Geçmişten beri insanların değer verip takı haline getirerek bedenlerinde taşıdıkları mücevherler, değerli taşlar ve madenlerden yapılır. Bu taşlar ve madenler göze hitap eden parlak, estetik zevki tatmin eden maddelerdir.
Bu değerli taş ve mandenler arasında yer altıdan çıkarılan altın gümüş madenleri olduğu gibi İstiridye gibi bir canlıdan elde edilen inci de vardır. Diğer değerli madenleri ve taşları yeryüzünde veya altından bulup topyabilirken inciler ise bir canlının içerisinde toplanabiliyor. Çünkü inciler bir deniz canlısı olan İstiridyelerin bizzat ürünüdür.

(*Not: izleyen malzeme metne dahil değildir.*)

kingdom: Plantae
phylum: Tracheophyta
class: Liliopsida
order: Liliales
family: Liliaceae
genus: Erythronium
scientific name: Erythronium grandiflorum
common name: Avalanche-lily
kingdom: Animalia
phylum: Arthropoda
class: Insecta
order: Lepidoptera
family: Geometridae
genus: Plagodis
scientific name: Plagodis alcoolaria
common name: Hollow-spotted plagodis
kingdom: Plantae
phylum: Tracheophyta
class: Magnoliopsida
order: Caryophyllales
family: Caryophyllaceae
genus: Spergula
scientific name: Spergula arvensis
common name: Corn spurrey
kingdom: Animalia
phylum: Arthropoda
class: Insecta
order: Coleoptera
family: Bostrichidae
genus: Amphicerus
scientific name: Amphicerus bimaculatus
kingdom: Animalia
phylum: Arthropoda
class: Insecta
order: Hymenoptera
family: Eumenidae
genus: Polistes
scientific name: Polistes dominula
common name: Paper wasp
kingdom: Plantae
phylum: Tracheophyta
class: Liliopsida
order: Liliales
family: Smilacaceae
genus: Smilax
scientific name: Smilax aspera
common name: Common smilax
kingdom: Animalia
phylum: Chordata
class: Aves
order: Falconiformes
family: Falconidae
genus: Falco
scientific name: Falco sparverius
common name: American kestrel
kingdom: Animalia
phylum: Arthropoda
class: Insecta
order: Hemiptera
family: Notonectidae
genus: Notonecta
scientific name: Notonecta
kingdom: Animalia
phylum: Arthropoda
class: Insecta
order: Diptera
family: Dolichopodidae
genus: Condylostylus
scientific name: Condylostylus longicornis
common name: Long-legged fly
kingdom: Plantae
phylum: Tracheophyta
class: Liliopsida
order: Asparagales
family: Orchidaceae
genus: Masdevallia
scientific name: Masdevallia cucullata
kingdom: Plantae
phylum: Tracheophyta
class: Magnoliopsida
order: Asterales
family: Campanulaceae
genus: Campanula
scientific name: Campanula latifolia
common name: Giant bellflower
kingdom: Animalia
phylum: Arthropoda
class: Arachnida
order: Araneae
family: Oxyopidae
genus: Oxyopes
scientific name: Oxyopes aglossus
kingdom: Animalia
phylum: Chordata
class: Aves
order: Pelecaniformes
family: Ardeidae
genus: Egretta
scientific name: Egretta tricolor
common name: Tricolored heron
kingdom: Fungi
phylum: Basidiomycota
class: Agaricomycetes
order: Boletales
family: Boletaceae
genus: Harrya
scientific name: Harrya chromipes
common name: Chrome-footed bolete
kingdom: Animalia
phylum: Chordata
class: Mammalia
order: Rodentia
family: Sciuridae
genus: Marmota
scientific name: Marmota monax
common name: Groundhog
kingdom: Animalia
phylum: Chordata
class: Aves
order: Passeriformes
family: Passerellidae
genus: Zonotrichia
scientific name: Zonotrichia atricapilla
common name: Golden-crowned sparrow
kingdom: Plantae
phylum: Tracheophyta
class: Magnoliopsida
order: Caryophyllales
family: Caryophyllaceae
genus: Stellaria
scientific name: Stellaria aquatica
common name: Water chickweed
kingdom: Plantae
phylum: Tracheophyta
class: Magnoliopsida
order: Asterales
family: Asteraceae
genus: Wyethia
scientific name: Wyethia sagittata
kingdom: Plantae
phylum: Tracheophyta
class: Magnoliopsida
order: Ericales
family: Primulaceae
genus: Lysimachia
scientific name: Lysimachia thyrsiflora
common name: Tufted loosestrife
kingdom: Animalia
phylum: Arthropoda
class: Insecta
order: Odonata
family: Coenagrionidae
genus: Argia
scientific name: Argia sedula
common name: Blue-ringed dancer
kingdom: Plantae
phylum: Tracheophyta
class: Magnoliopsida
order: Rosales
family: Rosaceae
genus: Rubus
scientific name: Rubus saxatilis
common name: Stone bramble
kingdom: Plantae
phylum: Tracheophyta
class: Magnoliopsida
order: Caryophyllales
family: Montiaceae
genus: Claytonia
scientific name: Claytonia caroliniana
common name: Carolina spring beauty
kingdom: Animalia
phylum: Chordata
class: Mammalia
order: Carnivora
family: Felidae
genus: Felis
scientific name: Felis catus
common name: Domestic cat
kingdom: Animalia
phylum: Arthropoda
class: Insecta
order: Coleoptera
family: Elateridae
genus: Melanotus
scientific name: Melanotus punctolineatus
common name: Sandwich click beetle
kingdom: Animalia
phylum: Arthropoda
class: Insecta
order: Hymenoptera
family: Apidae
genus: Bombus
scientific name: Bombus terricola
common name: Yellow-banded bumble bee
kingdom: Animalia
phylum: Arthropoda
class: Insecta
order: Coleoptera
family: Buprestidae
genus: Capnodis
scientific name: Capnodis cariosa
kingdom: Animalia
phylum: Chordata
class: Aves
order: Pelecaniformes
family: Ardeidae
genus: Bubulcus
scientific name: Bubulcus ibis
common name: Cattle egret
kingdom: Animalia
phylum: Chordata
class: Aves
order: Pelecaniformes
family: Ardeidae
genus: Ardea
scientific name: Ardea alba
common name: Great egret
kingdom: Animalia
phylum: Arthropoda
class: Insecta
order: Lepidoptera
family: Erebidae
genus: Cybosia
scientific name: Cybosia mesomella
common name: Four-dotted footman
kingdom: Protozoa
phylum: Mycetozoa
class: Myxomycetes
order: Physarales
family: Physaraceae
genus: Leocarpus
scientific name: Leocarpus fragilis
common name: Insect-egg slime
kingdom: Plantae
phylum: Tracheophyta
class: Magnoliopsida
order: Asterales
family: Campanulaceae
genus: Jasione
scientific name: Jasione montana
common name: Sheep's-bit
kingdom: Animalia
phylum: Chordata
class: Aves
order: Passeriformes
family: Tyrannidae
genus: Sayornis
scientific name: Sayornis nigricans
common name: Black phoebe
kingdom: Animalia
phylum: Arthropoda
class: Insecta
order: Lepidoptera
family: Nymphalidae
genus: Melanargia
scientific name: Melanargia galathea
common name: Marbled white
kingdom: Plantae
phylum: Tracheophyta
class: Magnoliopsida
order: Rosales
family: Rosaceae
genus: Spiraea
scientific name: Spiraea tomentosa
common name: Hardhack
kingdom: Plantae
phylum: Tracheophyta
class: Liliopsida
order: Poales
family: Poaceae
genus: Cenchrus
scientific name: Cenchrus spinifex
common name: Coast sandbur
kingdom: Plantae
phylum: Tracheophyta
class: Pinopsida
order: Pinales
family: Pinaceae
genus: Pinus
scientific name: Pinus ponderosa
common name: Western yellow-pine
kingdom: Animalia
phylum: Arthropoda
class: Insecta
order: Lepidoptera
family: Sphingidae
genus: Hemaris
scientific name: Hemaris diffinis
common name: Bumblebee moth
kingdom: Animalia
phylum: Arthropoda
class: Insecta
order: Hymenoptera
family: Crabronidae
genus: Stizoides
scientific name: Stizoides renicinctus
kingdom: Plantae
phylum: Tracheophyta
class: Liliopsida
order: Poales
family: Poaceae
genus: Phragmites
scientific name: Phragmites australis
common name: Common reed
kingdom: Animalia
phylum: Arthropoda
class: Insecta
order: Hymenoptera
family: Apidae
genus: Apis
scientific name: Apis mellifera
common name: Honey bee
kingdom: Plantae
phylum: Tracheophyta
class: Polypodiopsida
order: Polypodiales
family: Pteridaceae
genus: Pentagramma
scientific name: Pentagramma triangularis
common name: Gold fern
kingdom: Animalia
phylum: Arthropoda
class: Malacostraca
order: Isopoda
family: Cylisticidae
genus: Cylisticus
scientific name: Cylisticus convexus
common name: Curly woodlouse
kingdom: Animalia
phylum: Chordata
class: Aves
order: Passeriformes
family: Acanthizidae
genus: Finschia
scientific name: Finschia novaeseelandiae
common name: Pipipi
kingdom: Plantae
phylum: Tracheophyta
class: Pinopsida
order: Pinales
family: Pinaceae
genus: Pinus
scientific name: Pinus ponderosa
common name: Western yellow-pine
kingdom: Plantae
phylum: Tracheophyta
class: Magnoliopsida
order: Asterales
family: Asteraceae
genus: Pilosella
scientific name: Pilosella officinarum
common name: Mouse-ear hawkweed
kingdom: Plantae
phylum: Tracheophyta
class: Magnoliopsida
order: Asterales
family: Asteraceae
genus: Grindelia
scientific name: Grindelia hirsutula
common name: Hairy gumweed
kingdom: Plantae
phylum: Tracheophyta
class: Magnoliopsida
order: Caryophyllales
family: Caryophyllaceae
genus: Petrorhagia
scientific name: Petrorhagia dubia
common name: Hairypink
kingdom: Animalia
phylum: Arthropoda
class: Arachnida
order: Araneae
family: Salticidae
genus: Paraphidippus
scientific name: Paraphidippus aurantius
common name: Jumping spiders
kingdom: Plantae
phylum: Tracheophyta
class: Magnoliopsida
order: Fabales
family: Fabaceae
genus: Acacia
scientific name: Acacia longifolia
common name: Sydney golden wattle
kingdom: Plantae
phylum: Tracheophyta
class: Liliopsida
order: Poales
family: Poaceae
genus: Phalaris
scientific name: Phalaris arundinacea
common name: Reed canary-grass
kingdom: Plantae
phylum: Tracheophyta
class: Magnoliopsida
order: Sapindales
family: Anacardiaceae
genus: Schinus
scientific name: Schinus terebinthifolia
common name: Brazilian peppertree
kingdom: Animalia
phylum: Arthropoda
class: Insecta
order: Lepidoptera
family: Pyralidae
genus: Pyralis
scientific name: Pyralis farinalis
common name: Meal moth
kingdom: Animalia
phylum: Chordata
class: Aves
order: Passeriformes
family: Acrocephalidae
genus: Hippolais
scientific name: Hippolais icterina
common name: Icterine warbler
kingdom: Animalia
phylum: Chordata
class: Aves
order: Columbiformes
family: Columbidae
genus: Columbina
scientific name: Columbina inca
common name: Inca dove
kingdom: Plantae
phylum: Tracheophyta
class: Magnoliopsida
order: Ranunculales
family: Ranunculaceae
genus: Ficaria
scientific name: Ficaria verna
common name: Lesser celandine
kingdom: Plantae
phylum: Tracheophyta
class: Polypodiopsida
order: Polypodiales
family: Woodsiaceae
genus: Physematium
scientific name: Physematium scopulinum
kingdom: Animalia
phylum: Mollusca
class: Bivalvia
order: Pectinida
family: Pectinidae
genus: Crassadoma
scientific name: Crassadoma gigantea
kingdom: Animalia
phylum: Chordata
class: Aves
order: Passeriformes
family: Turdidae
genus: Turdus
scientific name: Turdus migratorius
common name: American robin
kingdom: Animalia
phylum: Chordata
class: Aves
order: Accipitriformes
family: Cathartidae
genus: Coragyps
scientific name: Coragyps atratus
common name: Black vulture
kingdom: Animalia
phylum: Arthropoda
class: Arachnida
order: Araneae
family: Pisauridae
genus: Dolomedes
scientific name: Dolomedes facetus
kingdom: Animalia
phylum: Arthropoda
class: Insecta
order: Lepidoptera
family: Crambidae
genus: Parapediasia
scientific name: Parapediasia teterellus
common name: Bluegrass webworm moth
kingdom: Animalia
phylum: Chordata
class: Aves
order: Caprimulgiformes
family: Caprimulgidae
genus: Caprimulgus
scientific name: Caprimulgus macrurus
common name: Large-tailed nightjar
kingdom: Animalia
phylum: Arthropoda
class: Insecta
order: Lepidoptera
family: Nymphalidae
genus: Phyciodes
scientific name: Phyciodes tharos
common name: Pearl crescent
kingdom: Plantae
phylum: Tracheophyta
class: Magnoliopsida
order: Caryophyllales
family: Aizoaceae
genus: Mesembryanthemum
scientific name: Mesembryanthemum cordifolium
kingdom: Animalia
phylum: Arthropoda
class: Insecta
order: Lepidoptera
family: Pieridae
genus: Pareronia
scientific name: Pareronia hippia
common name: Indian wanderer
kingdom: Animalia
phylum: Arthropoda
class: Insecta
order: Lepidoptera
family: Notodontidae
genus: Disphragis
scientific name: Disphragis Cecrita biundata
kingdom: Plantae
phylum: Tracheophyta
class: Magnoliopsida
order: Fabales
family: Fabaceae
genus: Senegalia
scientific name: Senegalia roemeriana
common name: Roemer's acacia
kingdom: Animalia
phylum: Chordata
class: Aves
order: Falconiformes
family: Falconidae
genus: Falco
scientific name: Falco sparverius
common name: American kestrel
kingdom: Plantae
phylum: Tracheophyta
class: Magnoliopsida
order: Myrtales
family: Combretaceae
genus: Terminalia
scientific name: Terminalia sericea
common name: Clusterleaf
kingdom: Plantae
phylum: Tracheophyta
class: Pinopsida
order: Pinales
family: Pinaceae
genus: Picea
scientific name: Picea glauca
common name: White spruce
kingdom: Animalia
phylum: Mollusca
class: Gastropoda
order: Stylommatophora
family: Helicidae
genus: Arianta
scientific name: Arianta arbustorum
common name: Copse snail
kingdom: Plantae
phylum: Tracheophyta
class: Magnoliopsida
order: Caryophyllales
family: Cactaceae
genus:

Peki ya İstiridyeler nasıl oluyor da bizim için büyük değere sahip olan inciler üretebiliyorlar?
İNCİNİN OLUŞUMU
İncinin istiridye içerisinde oluşması aslında istiridyenin bir çeşit kendini koruma mekanizmasının sonucudur. Kabuklarının arasından içine giren bir kum tanesi ya da herhangi bir parçacık istiridye tarafından yabancı madde olarak algılanır. İstiridye kendini korumak için bu yabancı maddeyi “incinin annesi” adı verilen sert, katı, güçlü ve parlak yapıdaki sedef mineraliyle sarmaya başlar. Zaman geçtikçe daha çok sedef ile kaplanan bu yabancı madde en sonunda parlak ve sert bir taşa dönüşür. İşte bu taşa inci denir.
SEDEF NEDİR?
Sedef minerali normalde istiridye tarafından kabuğun iç katmanını korumak amacıyla üretilir ve aragonit adı verilen bir çeşit kalsiyum karbonat kristalinden oluşur. Sedef, inci oluşturmanın yanı sıra istiridye kabuğunun iç katmanına da rengini verir
Beslenmek ve solumak için açık bıraktıkları kabuklarından içeri giren yabancı maddelere karşı geliştirdikleri koruma yöntemi olan biyolojik bir sürecin ürünü ise sert ve parlak yapıdaki incidir.
İnci, sedef yapısında olup %92 kalsiyum karbonat içerir. Geri kalan yüzde ise amino asitler ve minerallerden oluşur. Sıcak ve ılıman bölge denizlerde yaşayan yumuşakçalarda rastlanır.